Quoted passage

& occasionally about other things, too...

Tuesday, March 31, 2015

Toronto Festival of Literature and the Arts - Fsala-15



The fourth edition of FSALA – the Toronto Festival of Literature and the Arts will bring together more than 40 writers and musicians from across the world, and Canada to Toronto from Friday, May 15 to Sunday, May 17.

The three-day festival of readings, seminars, music and dance has become a much-awaited and anticipated fixture on the literary calendar of Toronto. The festival celebrates world literature like nowhere else, and for the fourth edition, will have participants from Canada, India, Ghana, Sri Lanka, Pakistan, Trinidad, Tanzania, Philippines, and the United States.

A new feature in this year’s festival is the inclusion of the East Asian panel on the program, and a writing workshop. Among the international authors expected to participate are Anar (Sri Lanka), Walter Bgoya (Tanzania), Ajmal Kamal (Pakistan), Dannabang Kuwabong (Puerto Rico/Ghana/Canada), Perumal Murugan (India, withdrawn), Harish Narang (India), Elizabeth Nunez (Trinidad/USA), and Jose Dalisay (Philippines).

Canadian authors and moderators include Shauna Singh Baldwin (Milwaukee), Gurdev Chauhan (Trenton), Cheran (Windsor), Denise Chong (Vancouver), Jawaid Danish (Toronto), Safia Fazlul (Toronto), C Fong Hsiung, Tasneem Jamal (Kitchener), Sang Kim (Toronto), Anand Mahadevan (Toronto), Kagiso Molope (Ottawa), Tololwa Mollel (Edmonton), Narendra Pachkhede (Mississauga), Dawn Promislow (Toronto), Asma Sayed (Edmonton), Jasmine Sawant (Mississauga), Shailja Saksena (Toronto), Munir Saami (Mississauga), Olive Senior (Toronto), Charles Smith (Toronto), Nasim Syed (Toronto), Madeleine Thien (Vancouver), Rahul Verma (Montreal), Terry Watada (Toronto).

The musical interludes include Kamini Dandapani (New York), and Tichaona Maredza (Toronto). On Saturday May 15 evening, the festival will feature The Book of Sandalwood dance performance by InDance with Hari Krishnan. The program to be held at the Al Green Theatre, Miles Nadal JCC, Toronto, will also feature readings by three world authors: Tololwa Mollel (Canada/Tanzania), Jose Dalisay (Philippines), and Elizabeth Nunez (Trinidad/USA). Admission to all the events is free except for the Saturday night event. It is advisable but not essential to pre-register.

Olivia Chow, the Toronto-based diversity champion, will give the keynote inaugural address on Friday May 15.



Saturday May 16, 2015 program
Buy tickets here: Fsala-15-Saturday



For the full program, please see the festival website. Fsala-15

Monday, March 30, 2015

The Afterlife of Stars - Joseph Kertes

Running through a minefield; seeing many dead men swaying by the lamppost; dodging bullets hiding inside the massive bronze boots of Stalin’s statue that had been toppled over; seeing a man’s head blown off; being privy to a confession of a grandaunt who suffered horrific torture; accidentally discovering the family’s dark secrets; and all the time having to deal with an over-the-edge older brother, who is obsessed with divinity, human anatomy, history, and the family’s past.

It’s difficult to forget such experiences especially when young. They remain etched on the mind forever.

Work to complete
Write out the part of the festival blog post starting at "A new feature" and ending at "Jose Dalisay (Philippines).".

Data section

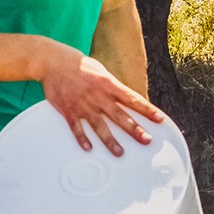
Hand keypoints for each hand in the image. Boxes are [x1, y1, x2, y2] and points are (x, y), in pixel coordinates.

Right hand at [36, 40, 164, 155]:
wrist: (53, 61)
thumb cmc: (79, 65)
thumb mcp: (101, 71)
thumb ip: (113, 87)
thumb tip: (127, 99)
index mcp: (108, 84)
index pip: (132, 99)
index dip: (147, 109)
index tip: (159, 119)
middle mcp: (98, 95)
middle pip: (119, 115)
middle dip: (134, 129)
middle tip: (147, 140)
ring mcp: (83, 104)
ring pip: (99, 125)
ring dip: (110, 140)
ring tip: (120, 153)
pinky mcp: (68, 110)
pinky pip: (76, 127)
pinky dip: (82, 138)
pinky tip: (89, 148)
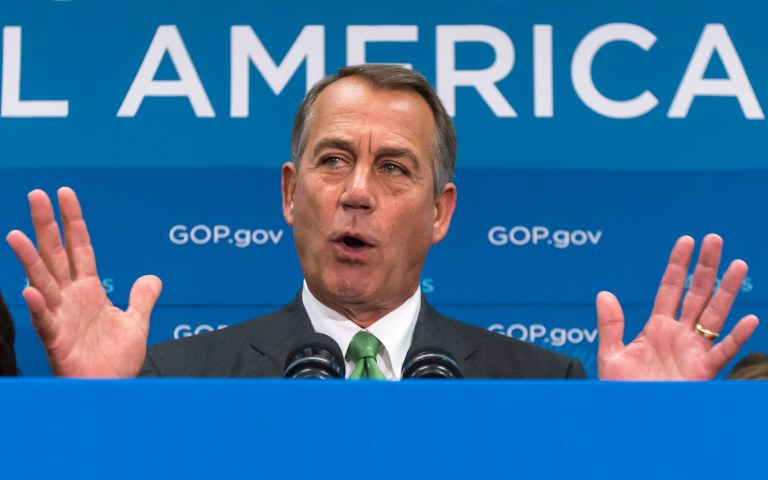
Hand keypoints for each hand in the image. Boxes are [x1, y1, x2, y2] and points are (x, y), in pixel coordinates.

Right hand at [6, 187, 161, 377]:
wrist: (111, 391)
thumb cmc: (116, 360)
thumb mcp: (136, 323)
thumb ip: (142, 299)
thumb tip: (152, 278)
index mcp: (89, 290)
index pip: (80, 248)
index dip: (73, 221)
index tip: (65, 193)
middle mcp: (71, 298)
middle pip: (56, 255)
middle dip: (46, 225)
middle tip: (35, 194)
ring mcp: (61, 317)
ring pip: (42, 282)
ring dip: (29, 260)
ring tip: (16, 235)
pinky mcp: (57, 341)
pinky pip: (45, 322)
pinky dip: (38, 307)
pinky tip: (29, 291)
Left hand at [596, 234, 758, 379]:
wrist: (632, 418)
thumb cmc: (621, 390)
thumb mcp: (610, 355)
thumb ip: (611, 325)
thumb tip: (604, 293)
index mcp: (656, 327)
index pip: (670, 289)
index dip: (678, 265)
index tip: (686, 240)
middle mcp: (678, 335)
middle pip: (697, 294)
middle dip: (707, 267)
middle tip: (715, 239)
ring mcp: (693, 352)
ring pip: (715, 316)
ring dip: (727, 291)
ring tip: (738, 265)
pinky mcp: (701, 373)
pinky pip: (722, 353)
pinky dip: (736, 338)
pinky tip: (748, 320)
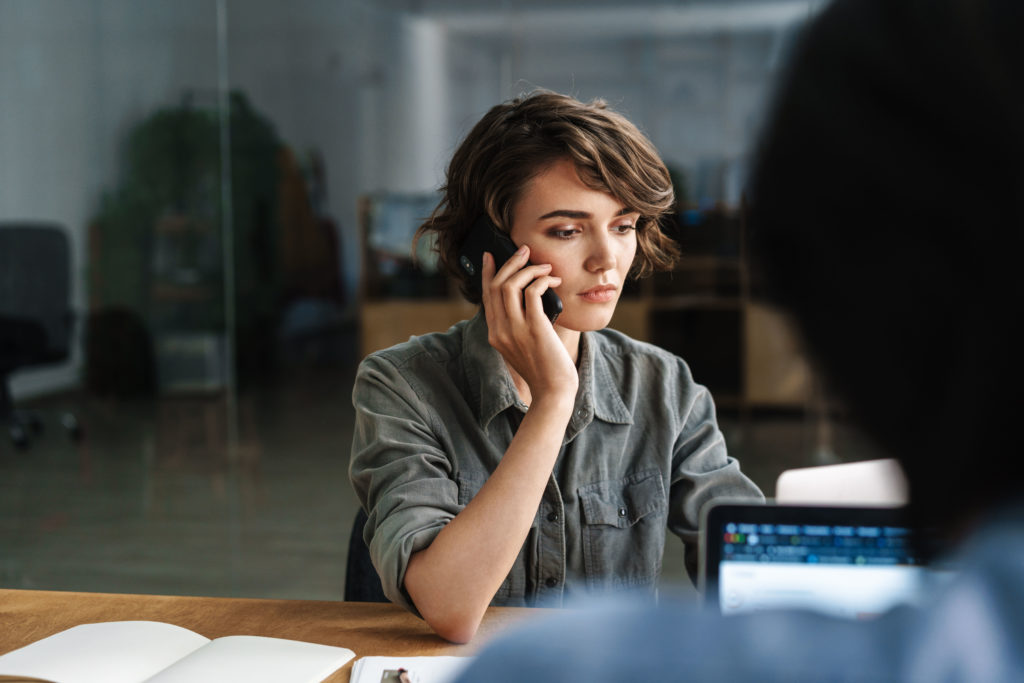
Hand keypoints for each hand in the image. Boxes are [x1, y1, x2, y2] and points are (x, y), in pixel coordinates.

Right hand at [480, 246, 578, 402]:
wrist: (553, 393)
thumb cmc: (545, 370)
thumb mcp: (524, 347)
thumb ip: (519, 326)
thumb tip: (531, 297)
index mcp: (495, 334)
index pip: (487, 296)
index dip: (488, 273)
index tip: (491, 256)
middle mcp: (500, 330)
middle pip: (496, 286)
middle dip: (510, 262)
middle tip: (525, 250)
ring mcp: (515, 330)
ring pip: (511, 285)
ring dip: (528, 269)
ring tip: (544, 266)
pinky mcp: (534, 329)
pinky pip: (532, 293)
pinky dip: (541, 281)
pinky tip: (552, 281)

Problem solution
A new feature in this year’s festival is the inclusion of the East Asian panel on the program, and a writing workshop. Among the international authors expected to participate are Anar (Sri Lanka), Walter Bgoya (Tanzania), Ajmal Kamal (Pakistan), Dannabang Kuwabong (Puerto Rico/Ghana/Canada), Perumal Murugan (India, withdrawn), Harish Narang (India), Elizabeth Nunez (Trinidad/USA), and Jose Dalisay (Philippines).